Ah, the Great Outdoors — how I loathe your Wi-Fi-less expanses. But if I must be forced to bask in your natural beauty, you can be damn well sure I'll be doing it with a laptop in my hand.
Me. Sleep out under the stars. You must be out your got-damn mind. The REI Kingdom 4 has two private rooms (one for sleeping, one as a home-tent-office), high walls to maximise interior space, and multiple organiser pockets to hold my cables, peripherals and Abba-Zabbas. $US350.
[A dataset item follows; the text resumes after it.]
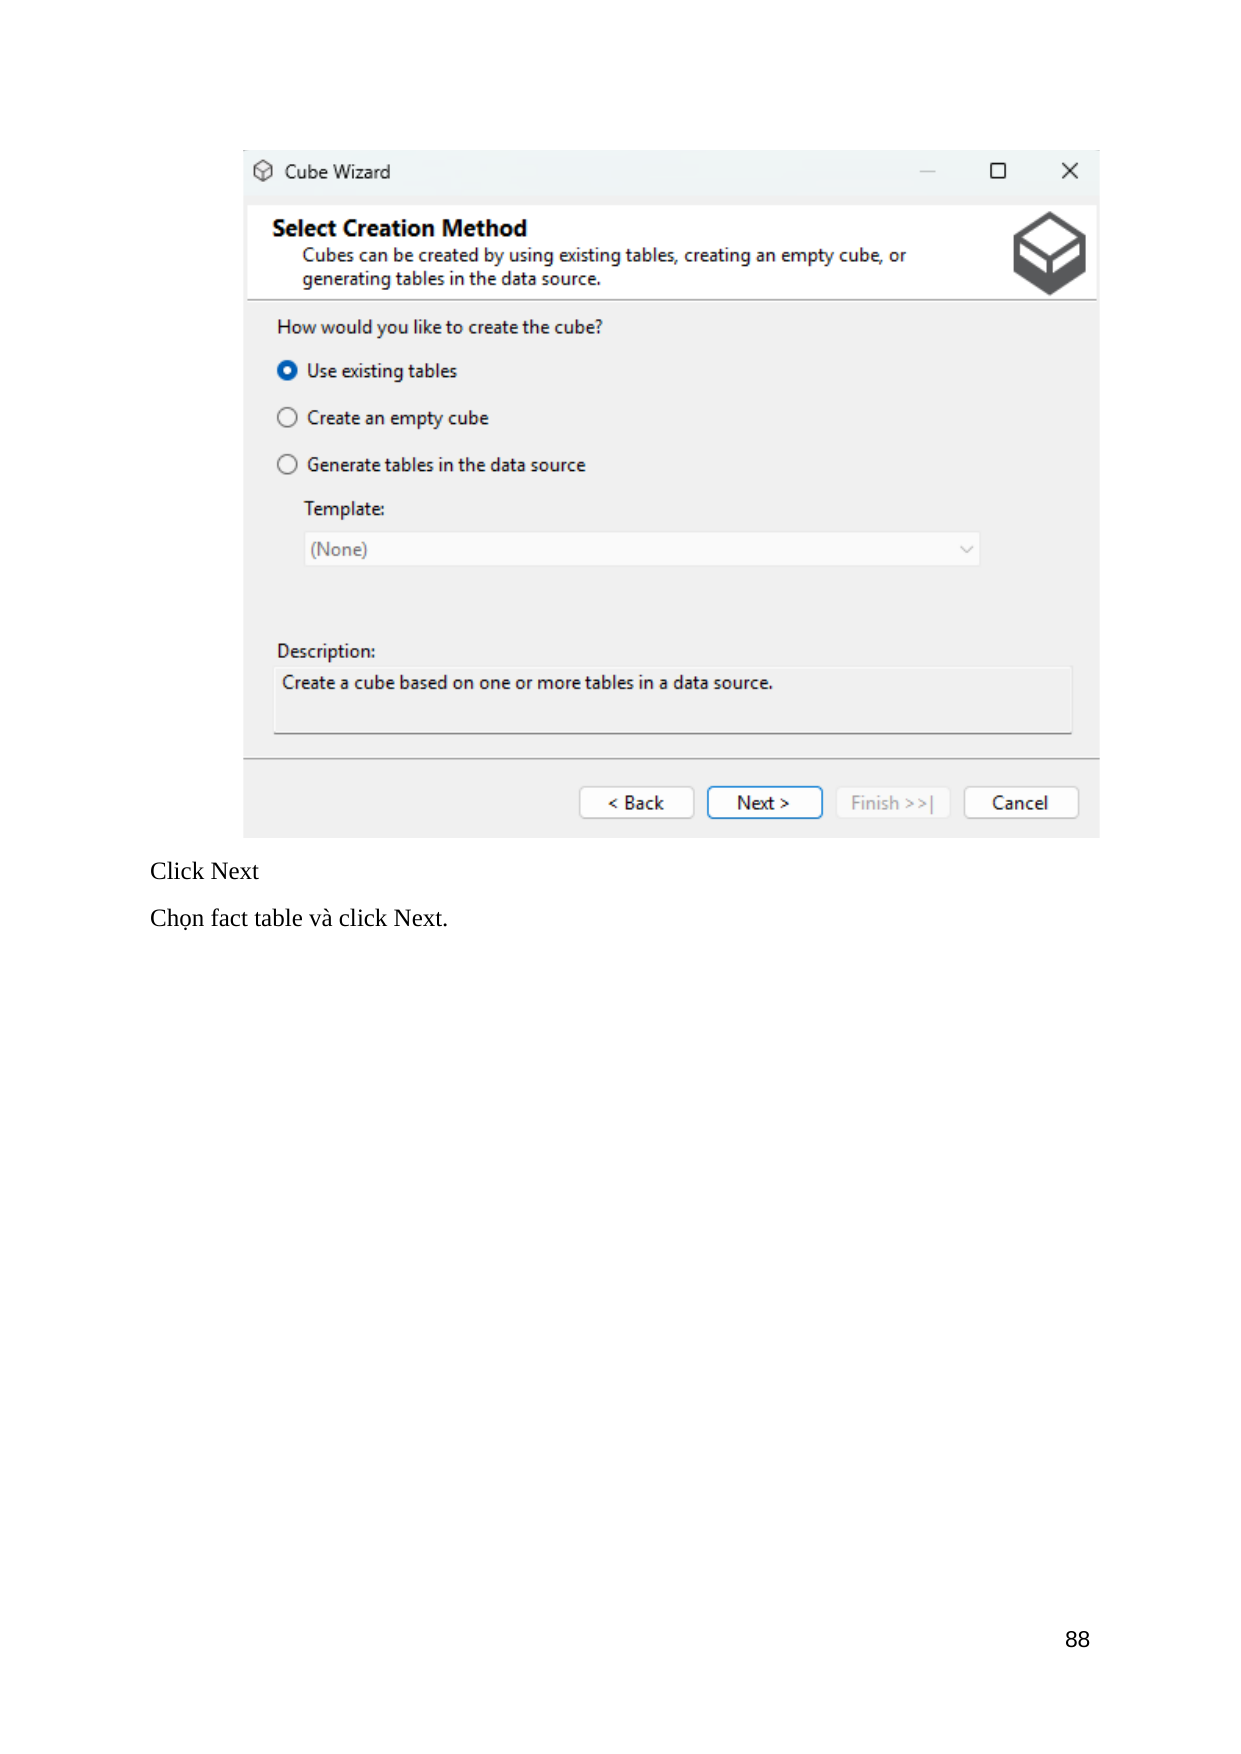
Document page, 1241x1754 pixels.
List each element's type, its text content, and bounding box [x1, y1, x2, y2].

picture [243, 150, 1100, 838]
text Chọn fact table và click Next. [150, 903, 1090, 932]
text Click Next [150, 856, 1090, 885]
I live in the First World. I have First World problems. Sleeping on the ground is not one of them — until I go camping. The Therm-A-Rest sleeping pad is not only the world's lightest sleeping pad, its heat-reflecting barrier keeps me three times warmer than uninsulated pads. I'll take five. $US170.
I ain't dragging my pale arse out to the middle of a forest just to sleep by my damn self. The Cabin Creek is a sleeping bag built for two. It's got an integrated pad sleeve so you never roll off and is long enough to accommodate my 6'2" frame as well as that of one (or more) lady-friends. $US240.
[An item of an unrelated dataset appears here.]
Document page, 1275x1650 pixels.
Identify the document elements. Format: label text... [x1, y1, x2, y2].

It's a portable satellite internet connection. Ok, so it's like this. Think of somewhere, anywhere on the face of the Earth. The answer is yes — you can download porn there at broadband speeds. $US13,733.
Do I look photosynthetic? I need food and — more importantly — coffee. Like now. Luckily, the Yukon 2 stove from Camp Chef has a 2890sqcm cooking surface and two 30,000 BTU burners, so my lady can whip me up a feast in a flash. Maybe start paying me back for the best night of her life. Maybe put a deposit down on the upcoming evening in the form of bacon. $US222.
You know what I hate? Suffocating in my sleep from Carbon Monoxide poisoning because jackass (*raises hand*) decided it'd be a good idea to leave a gas-burning lantern on in the tent. The Black Diamond Titan Lantern pumps out 250-lumen from its LEDs (sans the Carbon Monoxide) and burns for up to 168 hours on 4 D-batteries. Plus it's got variable brightness settings. You know, for mood lighting. $US80.
Just because I hate the woods doesn't mean I don't love starting fires. Because I do. And when I want to get old-school on my fire (put the bow drill down son, we ain't going that far back) the Exotac Nanostryker sparks... my fancy? (YEEEEAAAAHHHH!) And yes there are more ferrocerium fire starters on the market than there are trolls on the Internet but this one is the smallest at just 85mm in length. And it's an all-in-one system so I can drag the included striker, instead of my my blade, across the ferrocerium rod to spark it. $US27.
Do bears shit in the woods? Of course they do, how else would you explain that constant, overwhelming stench that seems to follow me? Oh right, haven't showered in a week... that would make sense. The Advanced Elements 5-Gallon Summer Shower holds — you guessed it — 19 litres of water and heats to a toasty 40.5C after 2.5 hours in the sun. $US31.
Yeah, I may look utterly ridiculous wearing a full-body mosquito net suit but we'll see who's laughing when you catch Malaria. Whaddya mean Malaria isn't prevalent in Northern California? $US25.